Basic partial differentials

[nz.lauren]

Hey, I'm brand new to calculus, so I'm probably missing something really obvious, but my textbook's answers don't show the working so I'm totally lost!

The question is: Find all the partial derivatives and the total differential of y=3x^1/3 z^2/3. The answer for the partial derivatives is f_x(x,z) = x^-2/3 z^2/3, f_z(x,z) = 2x^1/3 z^-1/3.

Basically I understand for f_x(x,z) that the 'z^2/3' is treated as a constant, but I don't understand what happens to the constant '3' in 3x^1/3. I thought that the multiplication by a constant rule would mean that the derivative of 3x^1/3 would be 3(1x^-2/3) which is 3x^-2/3. Even if I took the derivative of the 3 seperately, wouldn't this mean it becomes 0 * x^-2/3 equalling 0?

Also for f_z(x,z), I thought I should treat only x^1/3 as the constant, meaning I multiply the derivative of 3 (which is 0?) by x^1/3 z^-1/3, giving me 0? Am I wrong in treating the 3 in '3x^1/3' as a constant? How does the 3 become a 2?!

Hope this makes sense!

 

[galactus]

Find all the partial derivatives and the total differential of y=3x^1/3 z^2/3. The answer for the partial derivatives is f_x(x,z) = x^-2/3 z^2/3, f_z(x,z) = 2x^1/3 z^-1/3.

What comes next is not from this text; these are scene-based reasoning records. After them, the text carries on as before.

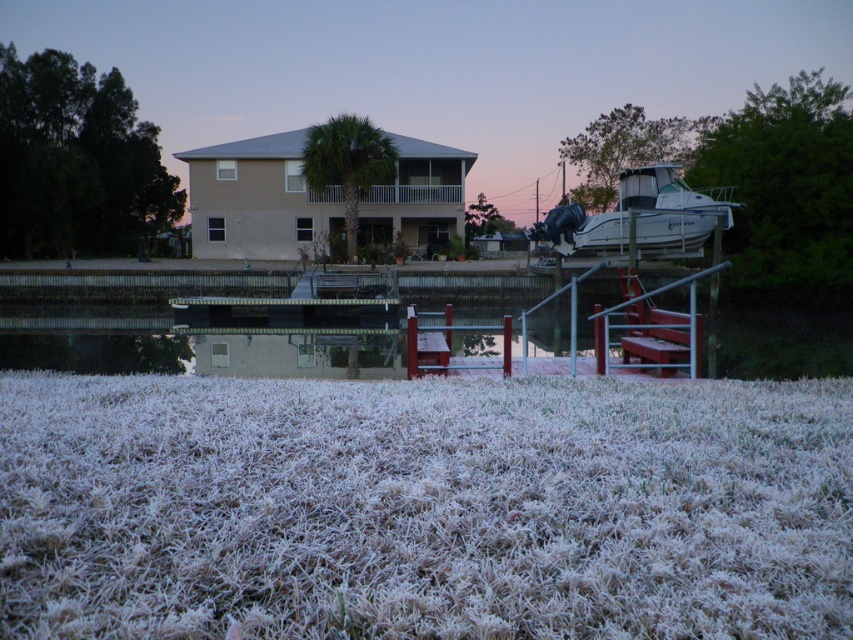
Is frosted grass at lower center shorter than white glossy boat at right?

Yes.

This screenshot has width=853, height=640. In order to click on frosted grass at lower center in this screenshot , I will do `click(422, 508)`.

What do you see at coordinates (422, 508) in the screenshot?
I see `frosted grass at lower center` at bounding box center [422, 508].

Where is `frosted grass at lower center`? Image resolution: width=853 pixels, height=640 pixels. frosted grass at lower center is located at coordinates (422, 508).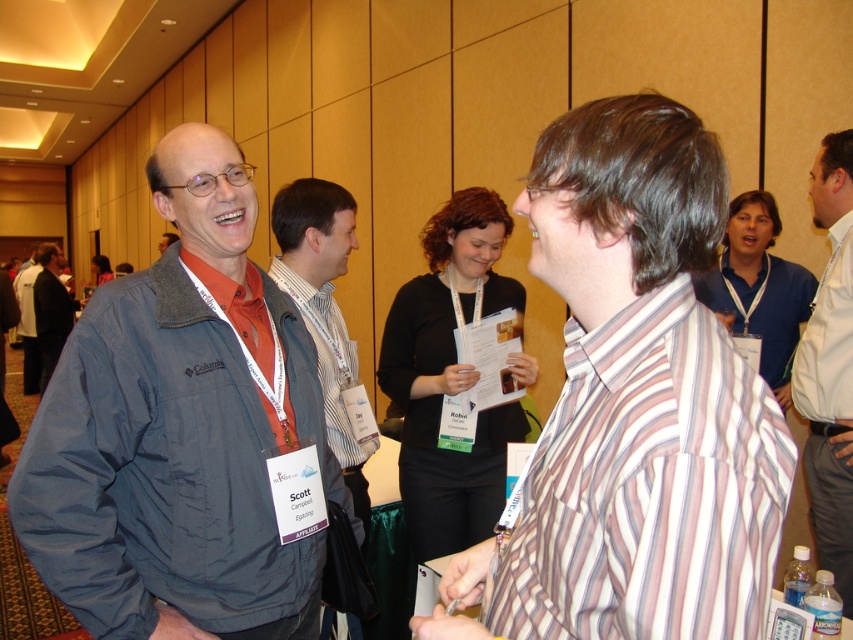
Question: Which of the following is the farthest from the observer?

Choices:
 (A) striped cotton shirt at center
 (B) white shirt at right

Answer: (B)

Question: Can you confirm if striped cotton shirt at center is bigger than dark gray jacket at left?

Choices:
 (A) no
 (B) yes

Answer: (A)

Question: Estimate the real-world distances between objects in this image. Which object is farther from the striped cotton shirt at center?

Choices:
 (A) gray fabric vest at center
 (B) dark blue jacket at left

Answer: (A)

Question: Considering the relative positions of white shirt at right and dark gray jacket at left in the image provided, where is white shirt at right located with respect to dark gray jacket at left?

Choices:
 (A) right
 (B) left

Answer: (A)

Question: Among these objects, which one is farthest from the camera?

Choices:
 (A) gray fabric vest at center
 (B) dark blue jacket at left
 (C) striped cotton shirt at center
 (D) white shirt at right

Answer: (D)

Question: Can you confirm if striped cotton shirt at center is positioned above white shirt at right?

Choices:
 (A) yes
 (B) no

Answer: (A)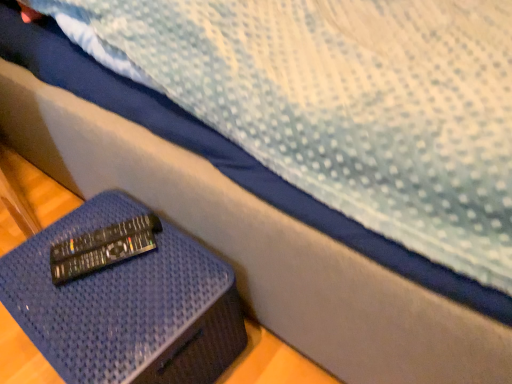
Where is `free location in front of black plastic remote at lower left, the second remote viewed from the back`? The width and height of the screenshot is (512, 384). free location in front of black plastic remote at lower left, the second remote viewed from the back is located at coordinates (102, 318).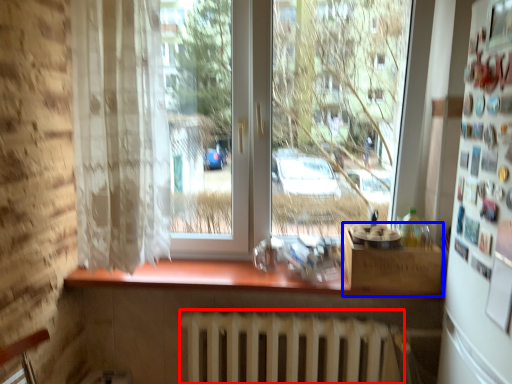
Question: Which point is further to the camera, radiator (highlighted by a red box) or window box (highlighted by a blue box)?

Choices:
 (A) radiator
 (B) window box

Answer: (B)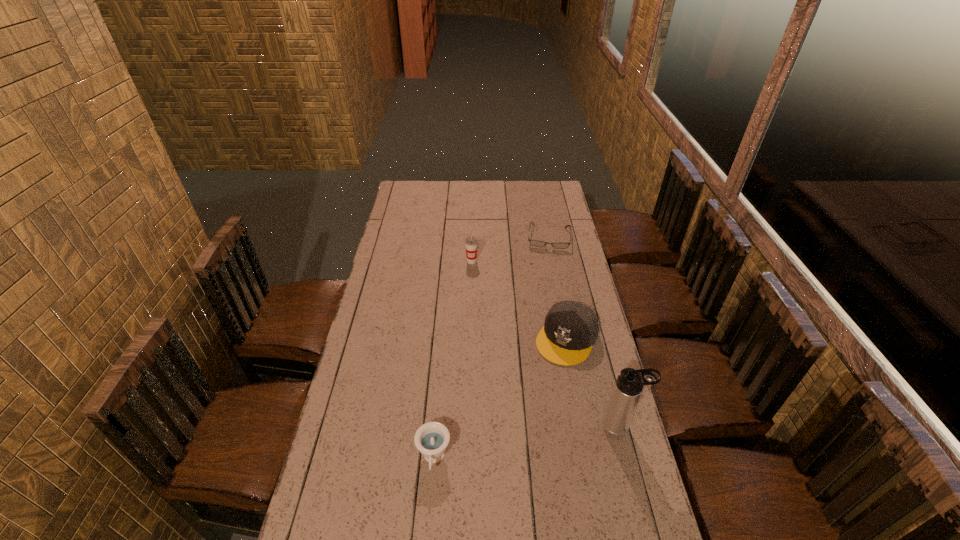
Locate an element on the screen. teacup is located at coordinates (431, 439).

At what (x,y) coordinates should I click in order to perform the action: click on the leftmost object. Please return your answer as a coordinate pair (x, y). Image resolution: width=960 pixels, height=540 pixels. Looking at the image, I should click on (431, 439).

This screenshot has height=540, width=960. Find the location of `thermos bottle`. thermos bottle is located at coordinates (629, 385).

Locate an element on the screen. This screenshot has width=960, height=540. the third shortest object is located at coordinates [x=571, y=328].

At what (x,y) coordinates should I click in order to perform the action: click on the third farthest object. Please return your answer as a coordinate pair (x, y). The image size is (960, 540). Looking at the image, I should click on (571, 328).

Locate an element on the screen. The image size is (960, 540). the farthest object is located at coordinates (535, 243).

Identify the location of the shortest object. (535, 243).

In order to click on cup in this screenshot , I will do `click(471, 243)`.

Identify the location of the fourth nearest object. (471, 243).

Locate an element on the screen. free spot located 0.050m on the front-facing side of the cap is located at coordinates (549, 373).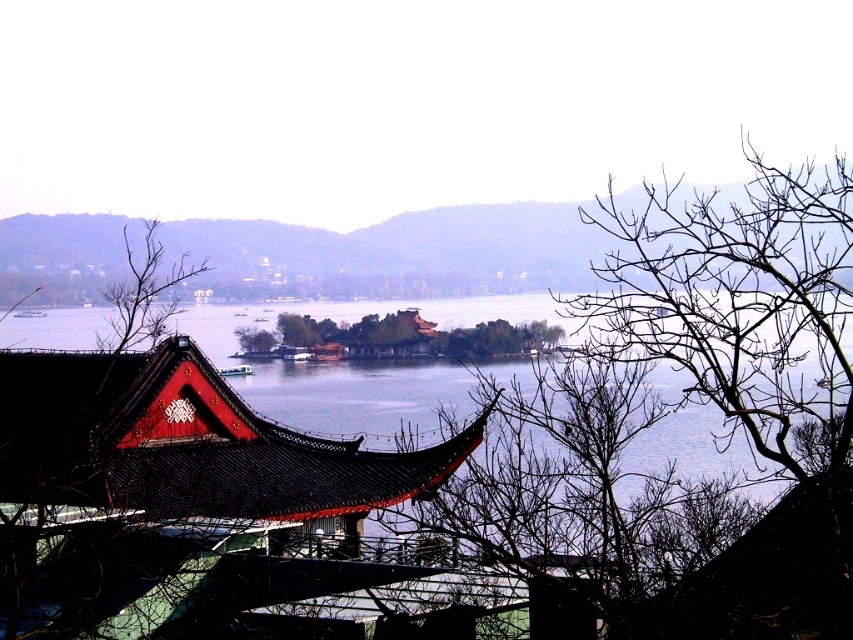
You are an artist sketching the scene and want to draw the green leafy island at center and brown leafless tree at center. Which object should you sketch first to maintain the correct spatial relationship?

You should sketch the green leafy island at center first because it is in front of the brown leafless tree at center, so it should be drawn before the tree to ensure proper layering.

You are an architect designing a new garden layout. You have two elements to place in the center of the garden area. The green leafy island at center and the brown leafless tree at center. Which element should you place first if you want to prioritize the larger feature in the center?

The green leafy island at center is larger in size than the brown leafless tree at center, so you should place the green leafy island at center first to prioritize the larger feature in the center.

but I don't understand what happens to the constant '3' in 3x^1/3

.

When you take the derivative of \(\displaystyle \displaystyle 3x^{\frac{1}{3}}\). You multiply the exponent by the constant. Thus, \(\displaystyle \displaystyle 3\cdot \frac{1}{3}=1\). That's what happened to the 3.
Then, subtract 1 from the exponent as you done. Getting, \(\displaystyle \displaystyle x^{\frac{-2}{3}}=\frac{1}{x^{\frac{2}{3}}}\). Since the z term is a constant, it gets multiplied by the x term we now have. Ultimately getting \(\displaystyle \displaystyle f_{x}=\frac{z^{\frac{2}{3}}}{x^{\frac{2}{3}}}\)

Also for f_z(x,z), I thought I should treat only x^1/3 as the constant, meaning I multiply the derivative of 3 (which is 0?) by x^1/3 z^-1/3, giving me 0? Am I wrong in treating the 3 in '3x^1/3' as a constant? How does the 3 become a 2?!

Same idea as above only the x term is the constant now. By multiplying 2/3 by 3. Which gives 2. Then, subtract 1 from 2/3 and get -1/3 for the exponent.

Differentiate the z term and get \(\displaystyle \displaystyle \frac{2}{3}z^{\frac{-1}{3}}=\frac{2}{3z^{\frac{1}{3}}}\).

Now, multiply this by the constant, \(\displaystyle \displaystyle 3x^{\frac{1}{3}}\), and the 3's cancel.

Giving \(\displaystyle \displaystyle f_{z}=\frac{2x^{\frac{1}{3}}}{z^{\frac{1}{3}}}\)

 

[nz.lauren]

Thank you!! I don't know why I was trying to multiply the constant by 1 instead of by the exponent - rookie!!

So when partially differentiating for z, I still multiply the constant (3) by the exponent for z (2/3), even though it is the exponent of z and the constant is in front of x?

I guess that 3x^1/3z^1/3 is equal to 3 * x^1/3 * z^2/3 which is the same as x^1/3 * 3 * z^2/3 right?? So it doesn't matter where the constant is in the equation if its multiplied? Really basic algebra I know but I just want to double check since it's been about 10 years since I last did this!!!

Thanks again!

 

[galactus]

Yep.

 

[mmm4444bot]

It's the Commutative Property of Multiplication that tells us numbers may be multiplied in any order because the resulting product is always the same.

There's a similar property for addition.